On October 24, 2018, the Information Commissioner’s Office (“ICO”) of the United Kingdom (“UK”) Supervisory Authority, issued an Enforcement Notice (“Notice”) to AggregateIQ Data Services Ltd. (“AIQ”), requiring AIQ to erase all the personal data held by AIQ related to residents of the UK. AIQ is a Canada-based data analytics company that was a subcontractor of the analytics firm Cambridge Analytica. The Notice cited AIQ’s use of commercial behavioral advertising techniques and data analytics for political campaigning as the impetus for ICO’s initial investigation and the subsequent Notice. In 2016, AIQ received names, email addresses, and other personal information of UK residents (“Personal Data”) from several political organizations, using such Personal Data to target individuals with political advertising messages through social media sites. On May 31, 2018, AIQ confirmed to ICO that it had retained the Personal Data from 2016, and that the Personal Data was accessed by an unauthorized third party.

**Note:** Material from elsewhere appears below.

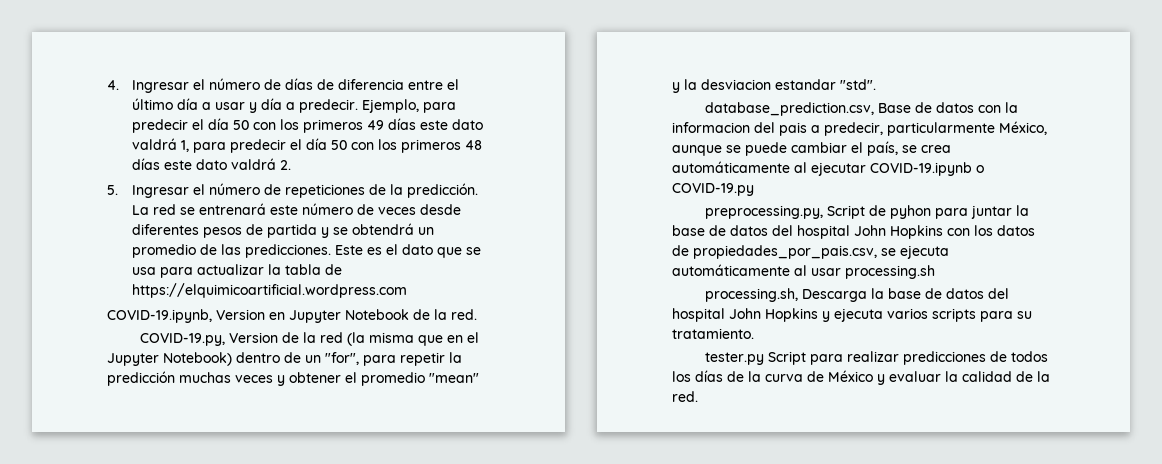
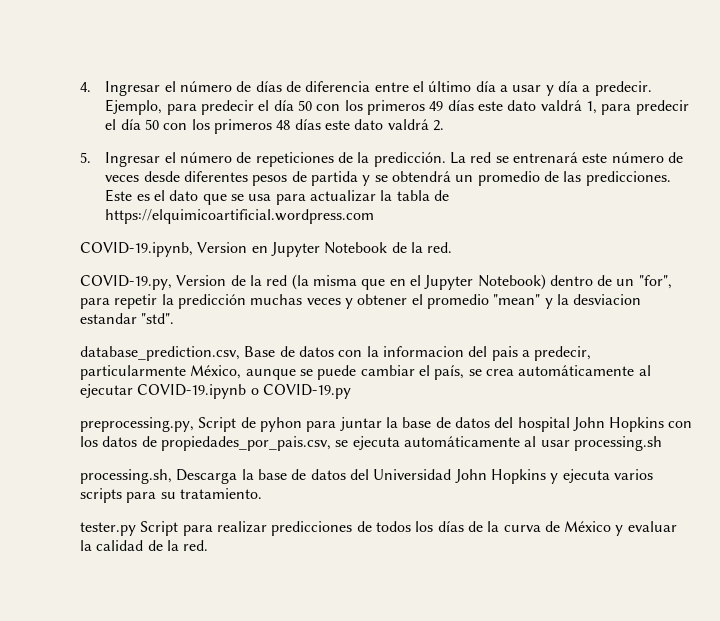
[672,308,725,322] hospital -> [373,469,452,480] Universidad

The ICO determined that AIQ failed to comply with the Articles 5 (data processing) and 6 (lawful purposes) of the GDPR because: (1) data subjects were not aware of the extent and purpose of AIQ’s processing of Personal Data, and (2) AIQ’s lawful purpose for processing Personal Data was inconsistent with the purposes for which the Personal Data was originally collected. Additionally, AIQ failed to comply with Article 14 because it did not provide data subjects with the information set required to be provided when a data controller processes personal data that was not obtained from the data subject. Under the Notice enforcement terms, AIQ was required to erase all of the Personal Data within thirty (30) days of receiving the Notice. If AIQ fails to comply with the Notice, ICO could impose a severe monetary penalty of either 20 million Euros, or 4 percent of AIQ’s total annual worldwide turnover, whichever is higher.
Ultimately, AIQ decided to appeal the ICO’s Notice to the First-tier Tribunal of the General Regulatory Chamber where it is awaiting a hearing date. While we are likely months away from any final outcome in a GDPR enforcement action, the AIQ Notice indicates that DPAs are actively investigating GDPR complaints, the potential penalties for non-compliance are significant, and data controllers and data processors should ensure that any processing of personal data is done so pursuant to a lawful basis and consistent with the purpose under which it was collected.